La survenue d’une attaque de panique lors d’un premier usage favoriserait les récidives d’attaques de panique dans cette population. Les attaques de panique chez une population souffrant de troubles anxieux favoriseraient l’arrêt spontané de la prise de cannabis.
5. Syndrome de dépersonnalisation
Ce syndrome évoque les attaques de panique actuelles avec sensations de dépersonnalisation ou déréalisation secondaire aux prises isolées de cannabis. Il semble corrélé au niveau de l’intoxication et l’intensité maximale du trouble apparaît dans les 30 minutes suivant la prise puis régresse en 2 heures environ. Le syndrome de dépersonnalisation pourrait durer de plusieurs mois à 1 an.
A cette angoisse chronique de dépersonnalisation, s’associent une absence d’énergie, une insomnie, des sentiments d’étrangeté, de déjà vu, une asthénie, une humeur dépressive, des perturbations cognitives pouvant faire évoquer une dépression atypique et un mode d’entrée dans la schizophrénie.

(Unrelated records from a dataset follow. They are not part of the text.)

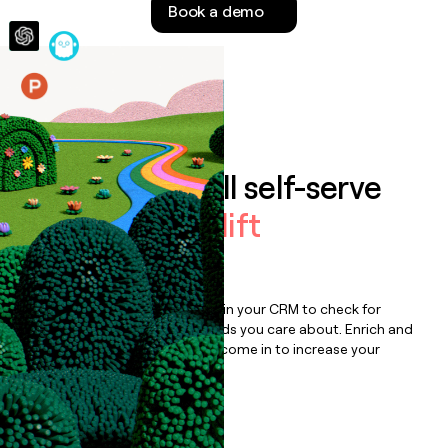
Book a demo
money
wouldn’t
decide
Features
Auto-enrich all self-serve
signups to
Uplift
Automation
Bulk enrich any set of records in your CRM to check for
updates or changes in the fields you care about. Enrich and
qualify inbound leads as they come in to increase your
speed to lead.
Book a demo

V - DOMMAGES SOMATIQUES LIÉS À L’USAGE DE CANNABIS
PULMONAIRES, CARDIOVASCULAIRES, CANCERS:
Effets liés aux différents composés de la fumée du cannabis
Activité bronchodilatatrice immédiate et transitoire
Bronchite chronique
Cancer
Augmentation du débit cardiaque et cérébral (10 minutes après consommation)
Hypotension artérielle
Vasodilatation périphérique
Bradycardie
Cas d’artériopathie type maladie de Buerger
Cancers des voies aéro-digestives supérieures (langue, larynx, amygdale..) chez les fumeurs de cannabis - tabac et chez les fumeurs exclusifs de cannabis
Cancers broncho pulmonaires
VISUELS, ENDOCRINIENS, AUTRE:
Augmentation de la photosensibilité
Hyperhémie conjonctivale
Mydriase inconstante
Diminution de la libération de prolactine, de LH et de la testostérone
Peu de données chez l’homme
Pas d’altérations du système immunitaire
Sécheresse buccale
Réduction de la motricité intestinale.
Augmentation de l’appétit
VI - PRINCIPES THÉRAPEUTIQUES
Les protocoles de soins dépendent des souhaits du patient adolescent ou adulte et de la sévérité des problèmes liés au cannabis. Le protocole sera donc individualisé, allant de simples conseils à des interventions thérapeutiques brèves faisant appel à une approche cognitive et comportementale. Un soutien familial associé à une thérapie familiale peut être utile chez l’adolescent.
Un accompagnement médicamenteux est possible en présence de signes de sevrage ou en cas de comorbidités psychiatriques.